Custom Tool Development

from src.tools.base import BaseTool, ToolResult
from pydantic import BaseModel

class CustomMetaboliteAnalysisTool(BaseTool):
    """Custom tool for specialized metabolite analysis"""

    class Config(BaseModel):
        metabolite_filter: List[str] = []
        include_cofactors: bool = False
        analysis_depth: str = "standard"

    def _run_tool(self, input_data: Any) -> ToolResult:
        try:
            model_path = self._extract_model_path(input_data)

            # Load model
            model = self._load_model(model_path)

            # Custom analysis logic
            results = self._analyze_metabolites(model)

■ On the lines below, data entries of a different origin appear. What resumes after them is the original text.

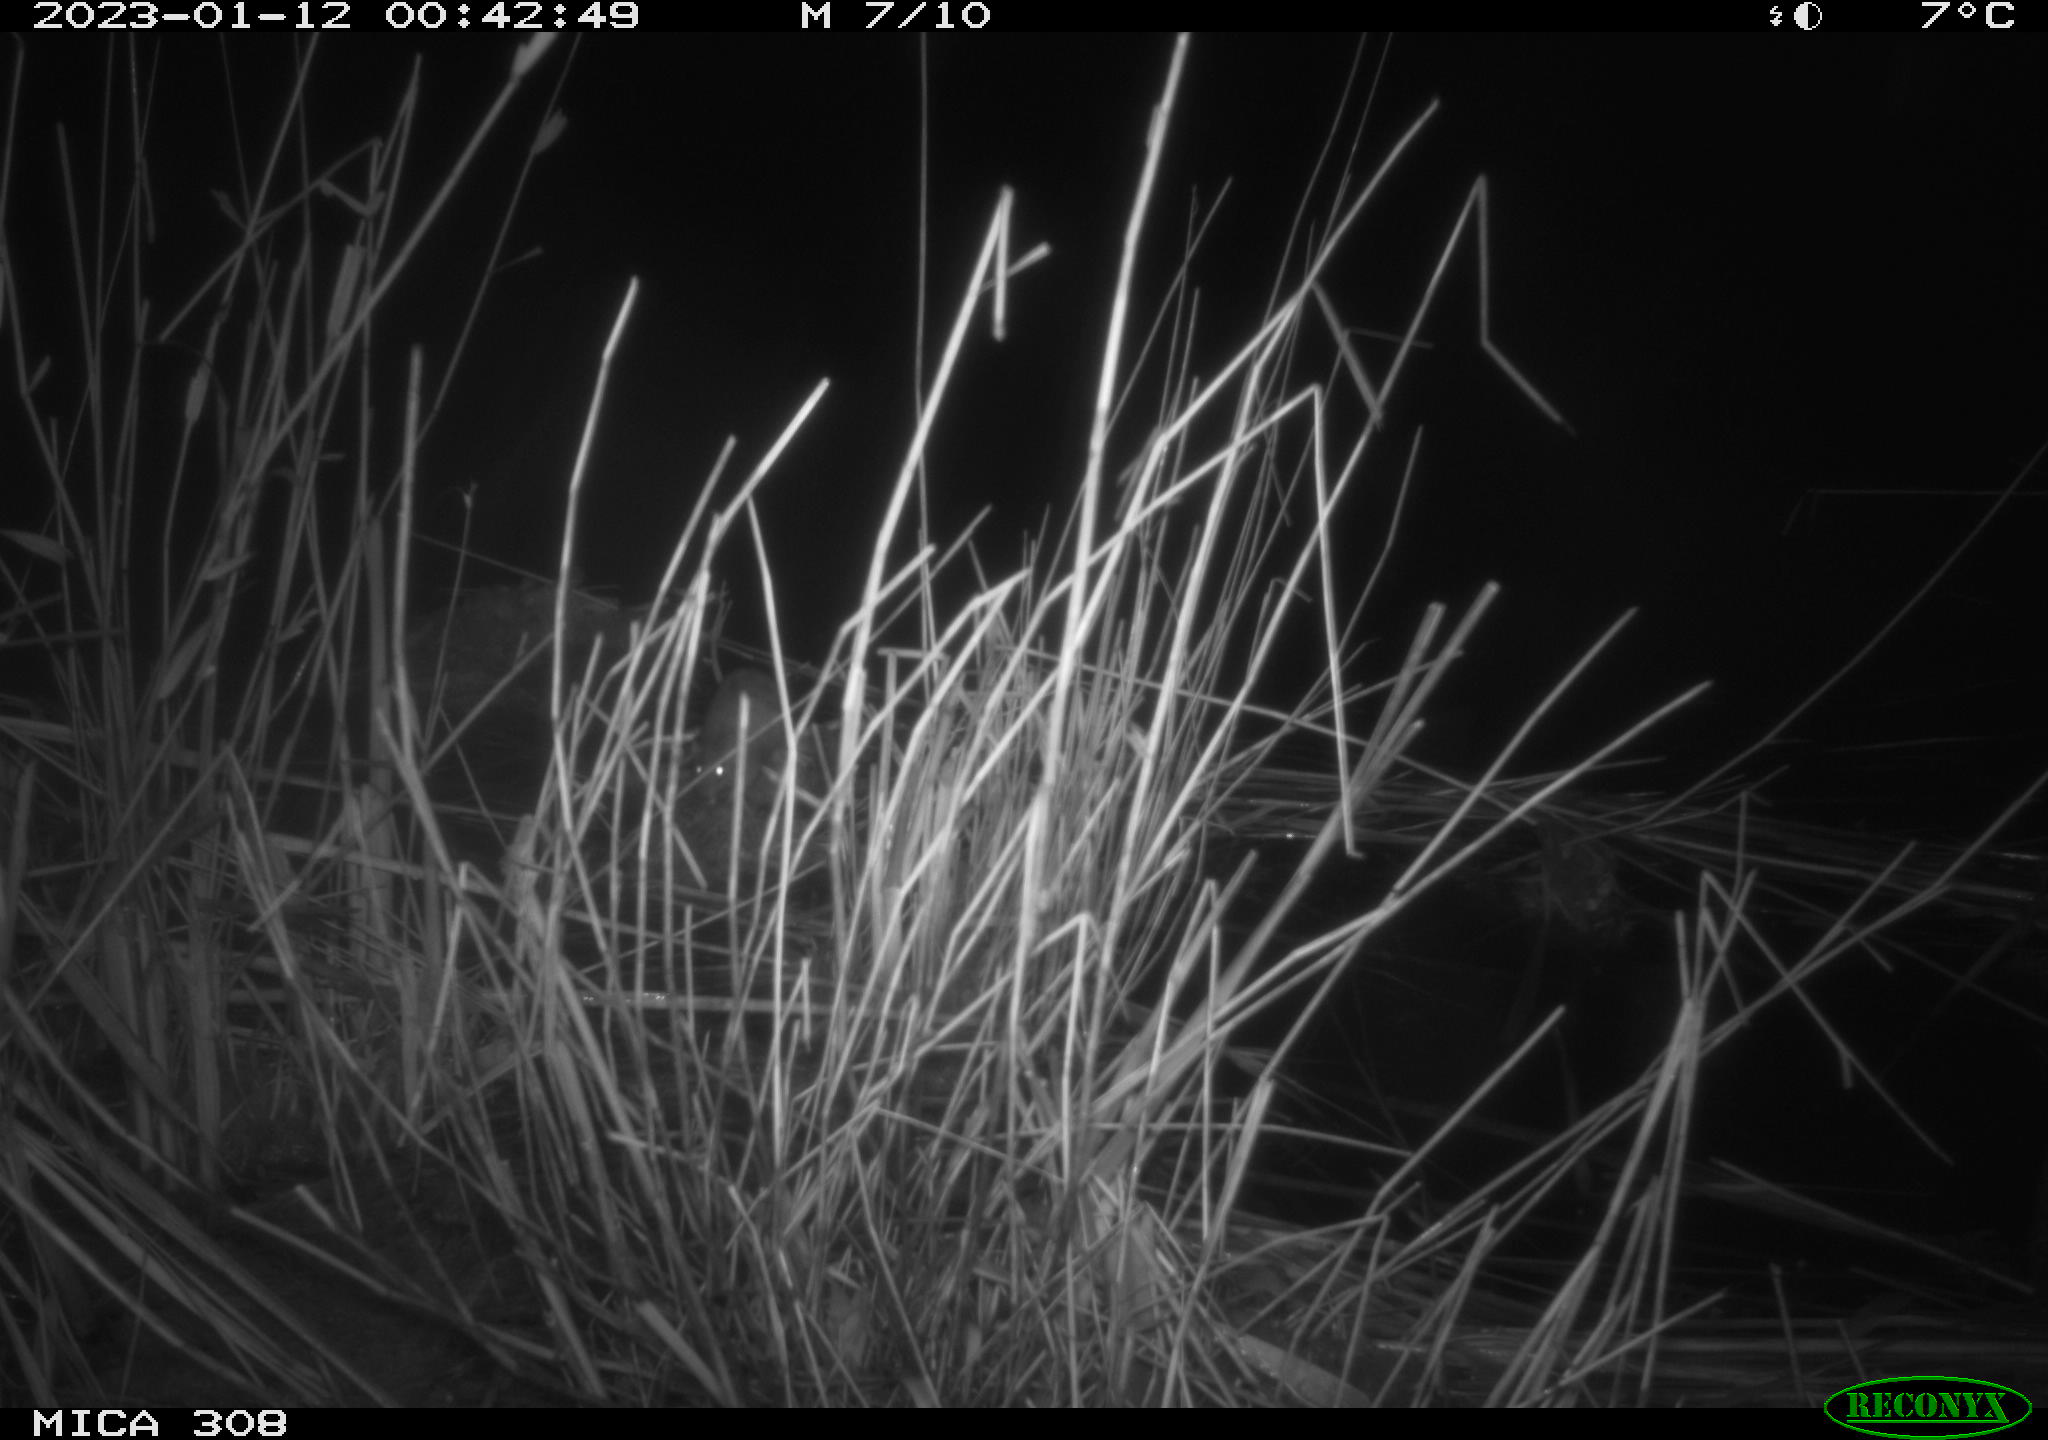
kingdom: Animalia
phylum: Chordata
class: Mammalia
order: Rodentia
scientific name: Rodentia
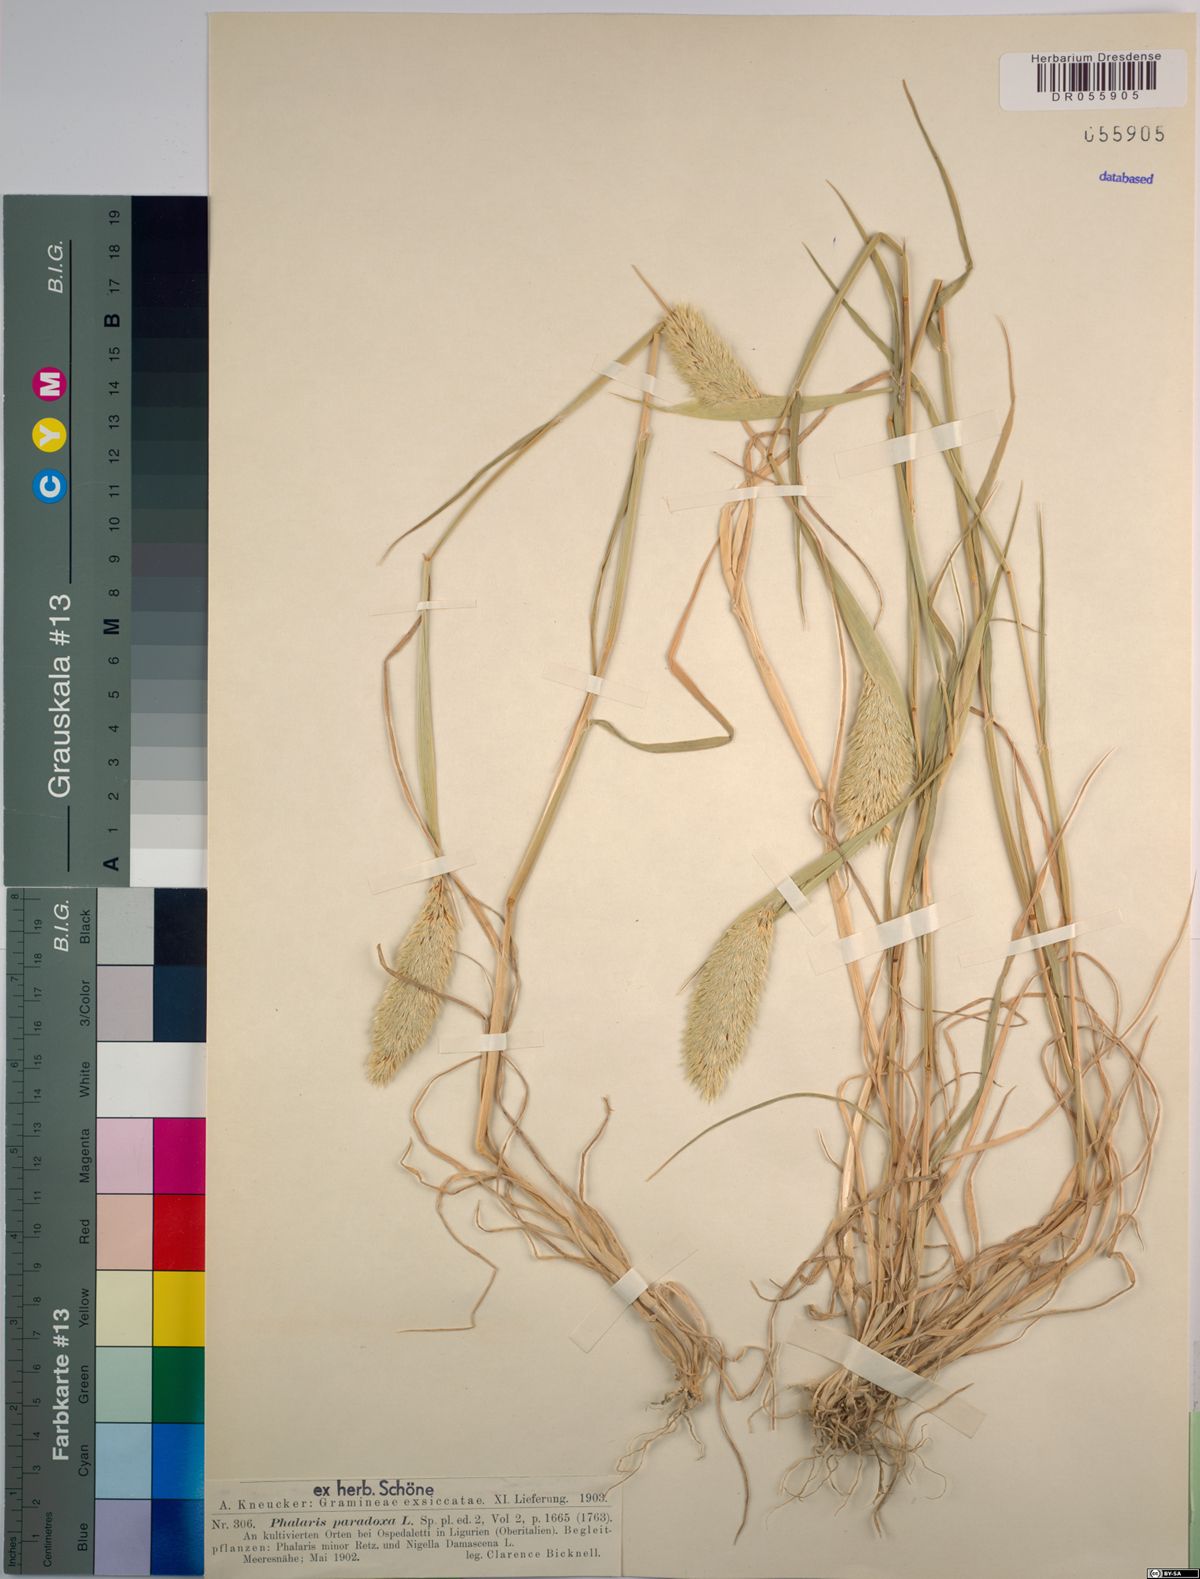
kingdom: Plantae
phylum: Tracheophyta
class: Liliopsida
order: Poales
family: Poaceae
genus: Phalaris
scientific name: Phalaris paradoxa
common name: Awned canary-grass
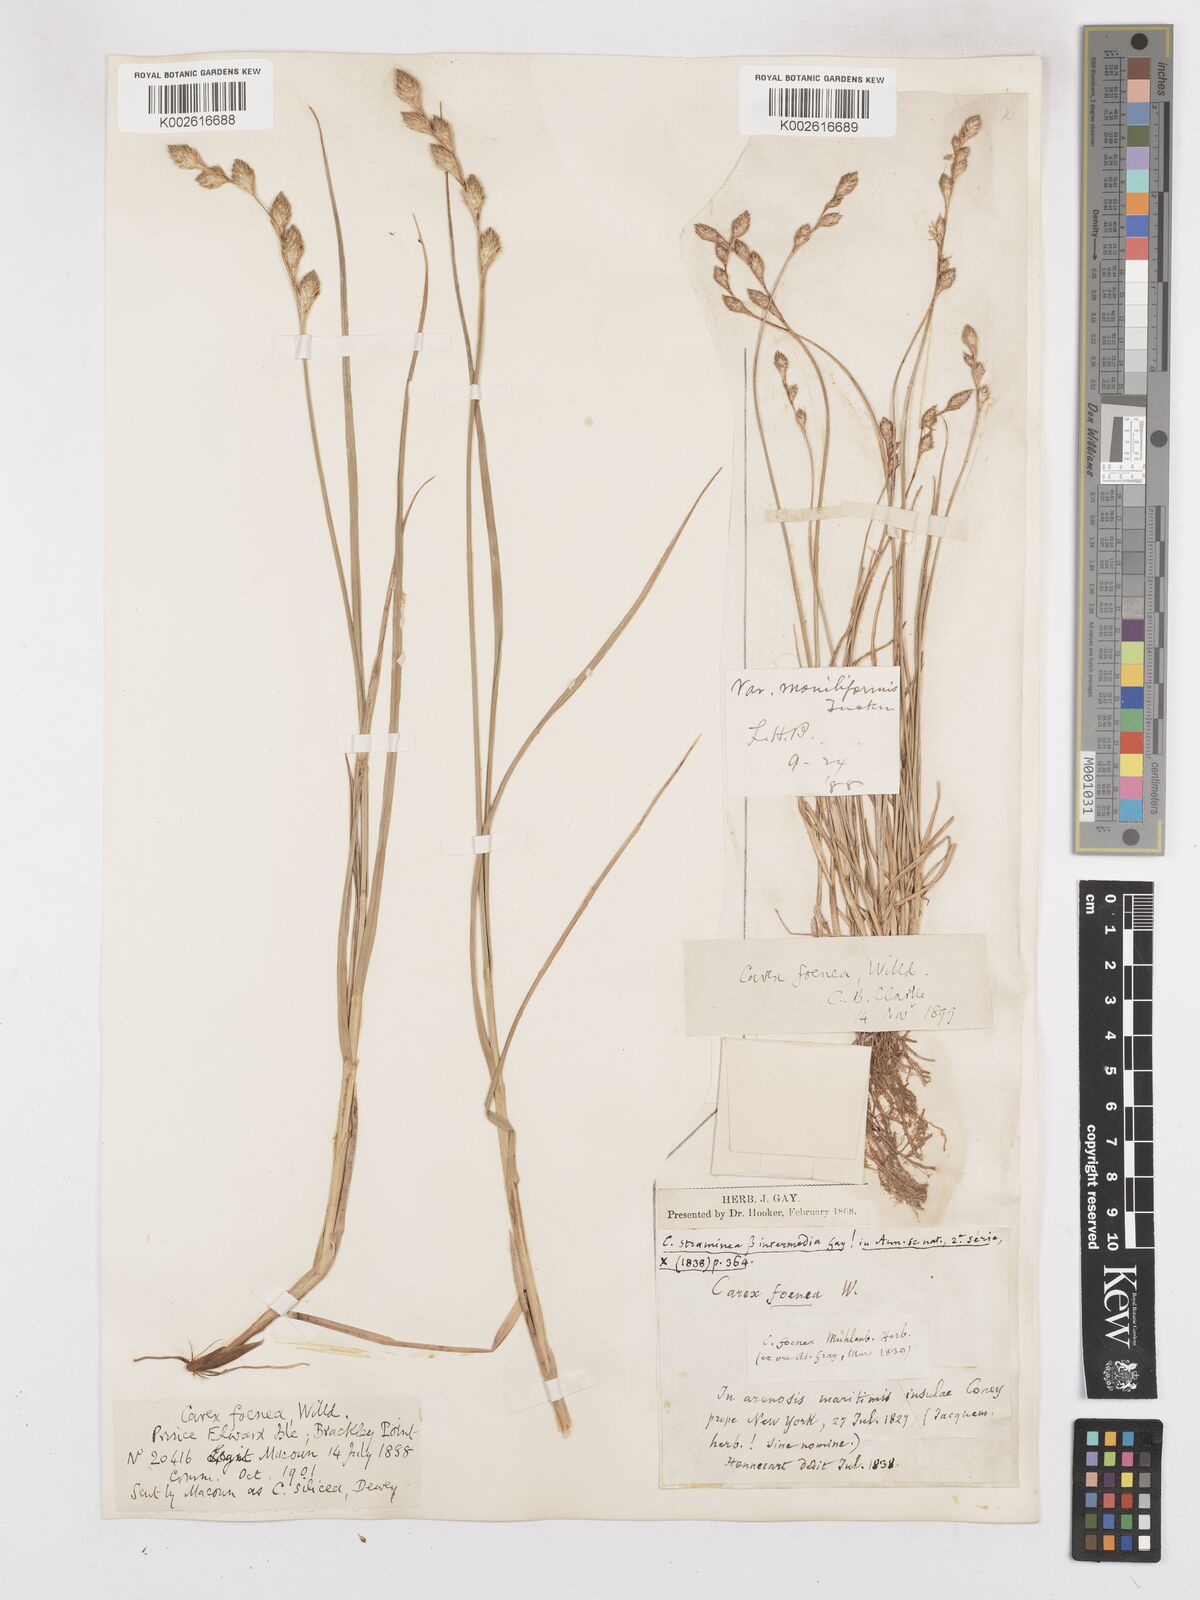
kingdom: Plantae
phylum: Tracheophyta
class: Liliopsida
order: Poales
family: Cyperaceae
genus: Carex
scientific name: Carex argyrantha
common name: Silvery-flowered sedge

            return ToolResult(
                success=True,
                message=f"Analyzed {len(results)} metabolites",
                data=results,
                metadata={
                    "tool_version": "1.0.0",
                    "model_reactions": len(model.reactions),
                    "analysis_time": self._get_execution_time()
                }
            )

        except Exception as e:
            return ToolResult(
                success=False,
                message=f"Metabolite analysis failed: {str(e)}",
                error=str(e)
            )

    def _analyze_metabolites(self, model):
        """Custom metabolite analysis implementation"""
        # Your analysis logic here
        return {"metabolite_data": {}}

# Register the custom tool
@ToolRegistry.register
class RegisteredCustomTool(CustomMetaboliteAnalysisTool):
    pass

This comprehensive tool implementation reference provides the technical details needed for advanced usage, custom tool development, and integration with the ModelSEEDagent platform.